Nigella Lawson: Out in the open - Macleans.ca

Nigella Lawson: Out in the open

What happens when the dark side of an enviable marriage is made public, for all the world to see?

by
Out in the open

Jean-Paul

The Sunday before last began as a regular morning for Nigella Lawson. So regular, in fact, she tweeted a cheerful photo of her breakfast to her nearly 400,000 followers: smoked salmon and scrambled eggs. By evening, however, an image had been captured that would be beamed around the world, and this one looked more like a waking nightmare than a snapshot of domestic bliss. Photos of the celebrity cook being attacked by her husband, the advertising magnate and art collector Charles Saatchi, set fire to the Twittersphere and beyond, provoking outrage and disbelief. At Sunday lunches across the U.K. people said roughly the same thing, though the Guardian columnist Suzanne Moore put it best: “If he does that in public, what’s going on behind closed doors?”

Saatchi and Lawson were snapped over lunch the previous week by paparazzi on the patio of one of their favourite restaurants, Scott’s, in Mayfair, a high-end seafood restaurant that caters to aristocrats and celebrities. The couple took their regular table on the patio, tucked in behind some potted olive trees, where Saatchi likes to smoke. It was then that their discussion, which Saatchi has since described as “a playful tiff,” took a violent turn. Saatchi was photographed grabbing his wife’s throat, first with one hand, then two, tweaking her nose and pushing her face. She was seen placating him, placing her hands on his hand, fighting back tears and even offering a kiss to his cheek. After the assault she fled the restaurant in tears, the fear and upset clearly visible on her face.
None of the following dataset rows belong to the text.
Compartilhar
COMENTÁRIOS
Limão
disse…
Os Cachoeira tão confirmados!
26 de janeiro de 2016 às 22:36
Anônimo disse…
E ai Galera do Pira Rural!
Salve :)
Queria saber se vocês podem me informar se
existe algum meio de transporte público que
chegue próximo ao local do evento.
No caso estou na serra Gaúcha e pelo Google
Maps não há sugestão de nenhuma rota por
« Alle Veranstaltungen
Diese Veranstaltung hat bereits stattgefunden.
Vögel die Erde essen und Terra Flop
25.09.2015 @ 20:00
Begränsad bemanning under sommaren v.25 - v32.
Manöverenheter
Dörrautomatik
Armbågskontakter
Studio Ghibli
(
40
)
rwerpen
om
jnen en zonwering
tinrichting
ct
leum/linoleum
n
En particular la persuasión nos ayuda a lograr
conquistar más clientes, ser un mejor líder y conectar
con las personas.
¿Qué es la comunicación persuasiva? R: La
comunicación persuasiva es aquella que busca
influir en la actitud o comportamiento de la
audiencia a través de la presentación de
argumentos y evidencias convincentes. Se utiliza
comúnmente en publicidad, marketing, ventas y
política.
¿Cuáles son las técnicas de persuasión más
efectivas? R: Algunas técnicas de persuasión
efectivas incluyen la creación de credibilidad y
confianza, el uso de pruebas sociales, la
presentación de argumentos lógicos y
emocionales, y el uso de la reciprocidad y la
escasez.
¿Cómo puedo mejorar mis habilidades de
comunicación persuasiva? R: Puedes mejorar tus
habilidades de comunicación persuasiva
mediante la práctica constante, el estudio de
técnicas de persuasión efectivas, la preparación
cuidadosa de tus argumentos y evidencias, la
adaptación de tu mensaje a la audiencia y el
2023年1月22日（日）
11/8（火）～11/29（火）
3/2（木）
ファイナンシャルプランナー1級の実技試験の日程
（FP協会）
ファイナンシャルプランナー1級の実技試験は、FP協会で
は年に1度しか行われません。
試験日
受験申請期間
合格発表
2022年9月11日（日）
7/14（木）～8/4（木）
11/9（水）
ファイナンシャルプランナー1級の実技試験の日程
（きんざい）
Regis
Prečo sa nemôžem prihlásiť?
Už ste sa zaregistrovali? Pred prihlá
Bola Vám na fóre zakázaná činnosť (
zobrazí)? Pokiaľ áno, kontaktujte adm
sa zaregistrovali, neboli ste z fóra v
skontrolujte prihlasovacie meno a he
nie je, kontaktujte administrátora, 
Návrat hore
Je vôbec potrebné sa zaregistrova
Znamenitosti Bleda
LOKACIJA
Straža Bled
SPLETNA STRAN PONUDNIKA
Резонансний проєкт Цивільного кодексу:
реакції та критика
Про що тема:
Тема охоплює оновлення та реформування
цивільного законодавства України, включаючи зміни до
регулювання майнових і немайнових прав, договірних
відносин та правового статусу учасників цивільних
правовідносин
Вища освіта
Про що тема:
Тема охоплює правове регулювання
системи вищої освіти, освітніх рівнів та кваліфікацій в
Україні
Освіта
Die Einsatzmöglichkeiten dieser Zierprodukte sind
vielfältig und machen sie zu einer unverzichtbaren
The alarming dark side of an enviable marriage had just been made public for all the world to see. But what did it all mean?

At first the couple remained silent. There were rumours (since confirmed) that Lawson and her children had left the marital home. Lawson did not make a police complaint, but the story wouldn’t die. Nigella Lawson is a global brand and by Monday the photos were making headlines in celebrity gossip outlets around the world. On Tuesday, Saatchi offered an explanation to the London Evening Standard, the paper for which he writes a column. He minimized the encounter, saying that although an argument occurred, it wasn’t a serious one but an “intense discussion” about the couple’s children (they have three who live with them, all from previous marriages) and that they made up soon after. Of the throttling, Saatchi explained, “There was no grip, it was a playful tiff. The pictures are horrific but give a far more drastic and violent impression of what took place. Nigella’s tears were because we both hate arguing, not because she had been hurt.”

The explanation went down, as the British say, like a cup of cold sick. Saatchi was pilloried from the tabloids to the broadsheets. Scotland Yard issued a press statement saying they were “studying” the photographs.

But the condemnation was not unanimous. Roy Greenslade, the Guardian’s media blogger, made headlines of his own for daring to question whether an assault had actually taken place. “Do pictures, even a series of pictures, tell the full story, or even part of the story?” he wrote. After receiving an onslaught of anger, Greenslade recanted the next day, with the excuse that he was “overcompensating” for the fact that he and Lawson have been friends since they worked together at the Sunday Times more than 20 years ago.

Even more confusing, just 24 hours after Saatchi’s blasé dismissal of the incident, he turned himself in to his local police station and received a caution for assault. A caution, under British law, is not a criminal conviction, but it can be used as a character indictment in court. It is, in effect, an admittance of guilt. Saatchi’s explanation, given to reporters later in the day, was that he sought out police on the advice of his lawyer as “it was better than the alternative of this hanging over all of us for months.”

He confirmed that Lawson and her children had left the family home, but maintained it was not marital acrimony. “The paparazzi were congregated outside our house after the story broke yesterday morning, so I told Nigella to take the kids off till the dust settled,” he said.

According to friends, the couple co-hosted two dinner parties in the week after the lunch and before the story broke, and Lawson’s Twitter feed continued with its usual fare of recipes and restaurant visits—adding credence to Saatchi’s insistence on their reconciliation. But did the attack occur in the first place? Looking at the pictures, it’s hard to imagine otherwise.